Some general thoughts on this thread.
In general I would say that the "right" thing to do is to speed up the app, rather than try to write directly to the SQL db.
Lots / all of the work currently being done in these maintenance scripts can be / is done by a deferred job queue already within Wikibase (if configured)
The other key things could be a fast primary SQL database, and fast host (or hosts) serving MediaWiki/Wikibase.
Wikidata.org runs on a very large shared cluster (shared with all other Wikimedia sites) with multiple web, db, cache, and job hosts etc.
If you are running these maintenance scripts as part of an import where performance of the wikibase does not matter to users then using sleep 0 will provide a performance increase.
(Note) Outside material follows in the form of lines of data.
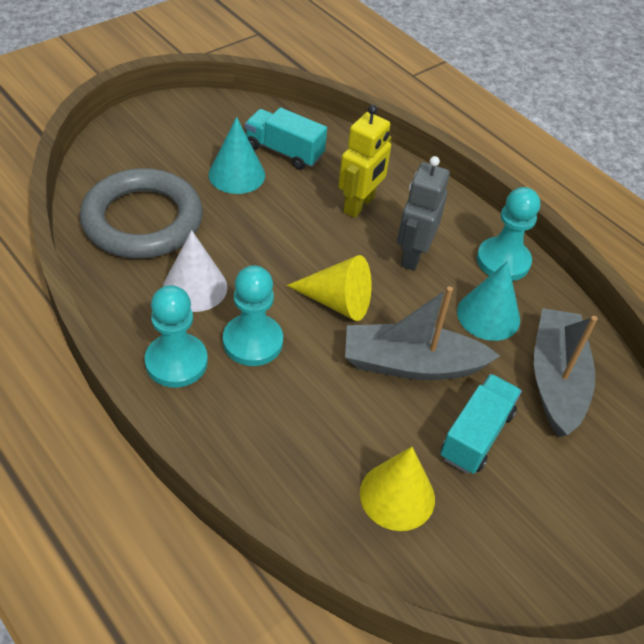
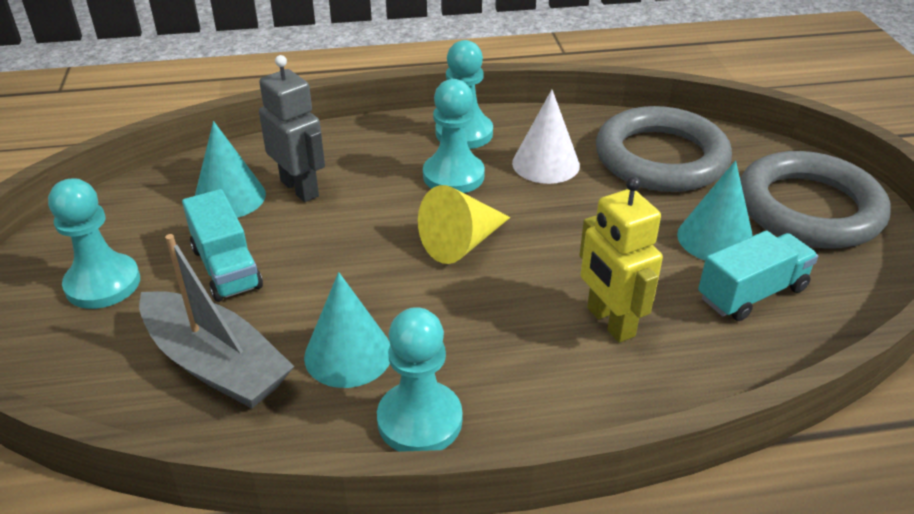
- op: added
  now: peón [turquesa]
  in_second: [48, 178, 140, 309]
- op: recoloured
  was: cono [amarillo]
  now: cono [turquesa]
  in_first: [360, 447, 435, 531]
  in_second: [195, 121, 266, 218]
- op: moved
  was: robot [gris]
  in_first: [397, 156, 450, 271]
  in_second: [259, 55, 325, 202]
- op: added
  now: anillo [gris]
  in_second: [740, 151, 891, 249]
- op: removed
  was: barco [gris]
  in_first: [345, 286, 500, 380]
Something else that might make all of this slightly simpler would be the ability to have this secondary index work head straight to the job queue, rather than run as part of the maintenance scripts themselves?
Currently it looks like in the building_indexing method in Raise all items will be loaded from the DB 2 times, and all properties will be loaded 3 times.
This pattern for large imports is likely to get slower and slower, and also not take advantage of any caching etc that exists.
The regular API sequence for example would 1) store data in the DB 2) write to any quick secondary stores 3) add the entity to a shared cache and 4) schedule jobs to populate the secondary indexes.
These jobs would run fairly soon after the initial write, leading to better performance.
> > It seems that the PHP scripts are not optimised for performance/scale?
> It seems so.
Scale yes (these scripts ran across the whole of Wikidata.org)
Performance not so much, these scripts were primarily designed to be a long running task between Wikibase updates, not as part of an import process.
Regarding rebuildItemterms
> Takes around 2 hours on the small sample (which we could multiply by a
> thousand for the full dataset, i.e., 83 days as an estimate).
Indeed this script will only go so fast, it processes all entities in series, so you will have the bottleneck of a single process iterating through all entities.
The jobqueue comparison again is jobs get queued and executed by any number of wjob queue runners that you wish.
The next bottle neck would then be the speed of your SQL database.
There is probably lots more to discuss in this thread but I found navigating it quite hard.
Hopefully the above will prompt some more discussion.
It would be great to be able to chat somewhere more realtime (not an email thread) on this topic too.